The essential nature of Tathagata Meditation is naturally calm, perfectly still, all-embracing, and equal. When a practitioner acquires these characters, he or she has what is called meditative intelligence. This lets the practitioner clearly see the karma seeds in each meditation disciple who is holding them in his or her consciousness karma, and thus the level of attested practice becomes a class distinction, low or high. Being aware of others’ accumulated karma as well as his or her own, the practitioner has truly acquired complete liberation through knowing, seeing, and solving.

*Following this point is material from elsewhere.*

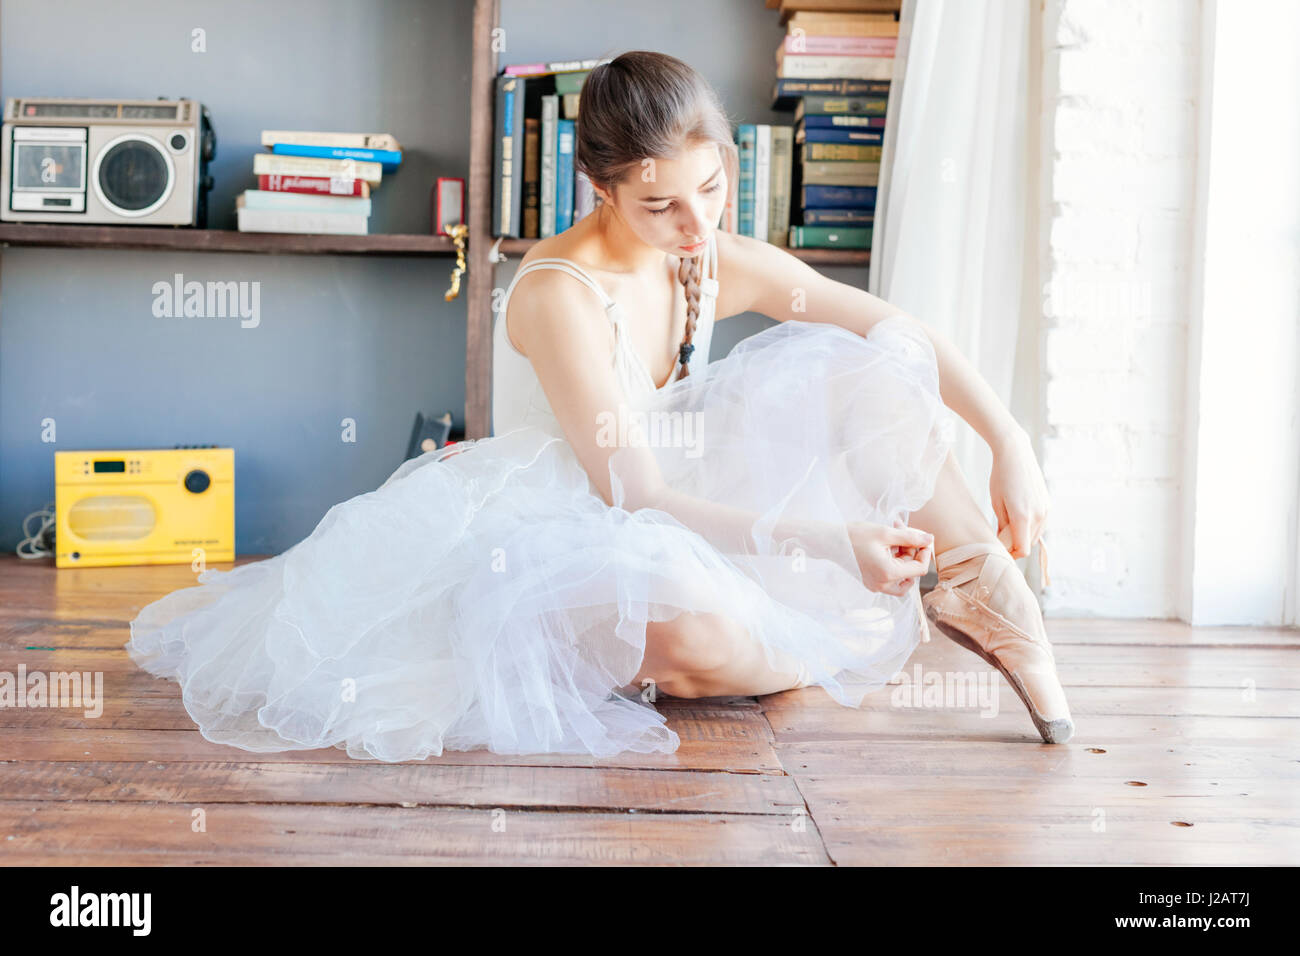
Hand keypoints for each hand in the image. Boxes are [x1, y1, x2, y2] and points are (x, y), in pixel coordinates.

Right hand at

During the time when the Patriarchs was still teaching about the Meditation Sect, at that time there was still orthodoxy.[4] Furthermore, during that period, known as the Middle-Life Period, faithful followers completely reserved their trust and obedience to the Patriarchs. Research in that period was not a priority, so people had less reasoning with which to contradict the sect. Therefore, the findings were also fewer and less significant. In spite of that, the Patriarchs still ought to establish the authentic targets as a compass that faithful followers could rely on to follow their practiced route without diverging. These targets are sect, principles, essence, and application, as follows:
❖ Using no mindlessness to establish the sect.
❖ Using the not-arising illusory thought to establish the principle.
❖ Using the tranquil mind to establish the essence.
❖ Using the Buddhist intelligence to establish the application.
Later, when the Patriarchs were no more, some Most Venerables and Highly Virtuous Ones have still followed this method to establish the sect, the principle, the essence, and the application to guide their faithful followers. But through their lack of comprehension, they have made a lot of mistakes and got lost; they therefore have emphasized research, and practiced in accordance to their own desires. When the meditation nature – suchness truth, the essential nature – true enlightenment is reduced, the awakening – intuition is erased because of directing confused illusory consciousness toward research, one becomes a stickler for every written word and distinguishes the gain from the loss. Then one practices by following one’s wild reasons, without the mindfulness necessary to be acutely aware of meditation nature; thus, one gets lost and cannot obtain the result of the Dharma subject of liberation through solving.
[4] Here, orthodoxy means the true transmission from the Buddhas.